*Instruction*. Could you transcribe all the entries exactly, omitting the pictures?

*Entries supplied*.
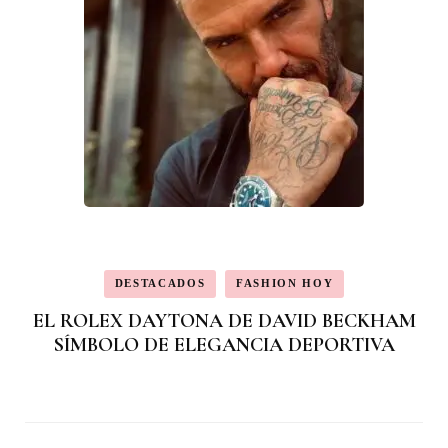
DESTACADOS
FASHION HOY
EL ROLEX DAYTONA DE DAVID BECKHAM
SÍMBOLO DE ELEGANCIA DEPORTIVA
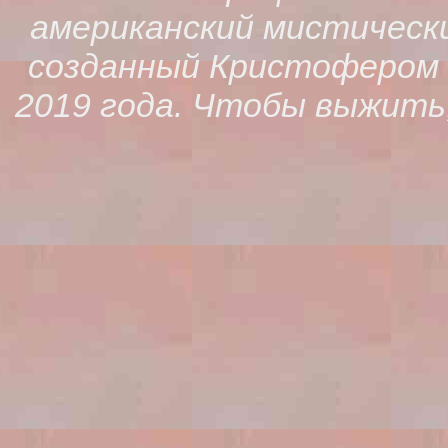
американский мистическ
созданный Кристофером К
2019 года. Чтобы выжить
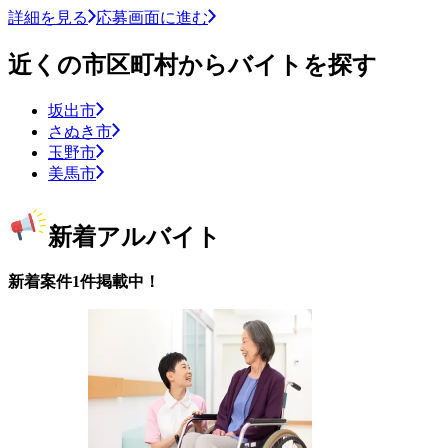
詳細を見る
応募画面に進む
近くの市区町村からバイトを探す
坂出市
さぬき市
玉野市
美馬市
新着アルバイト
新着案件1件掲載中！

*Task result*.
DESTACADOS
FASHION HOY
EL ROLEX DAYTONA DE DAVID BECKHAM
SÍMBOLO DE ELEGANCIA DEPORTIVA
американский мистическ
созданный Кристофером К
2019 года. Чтобы выжить
詳細を見る
応募画面に進む
近くの市区町村からバイトを探す
坂出市
さぬき市
玉野市
美馬市
新着アルバイト
新着案件1件掲載中！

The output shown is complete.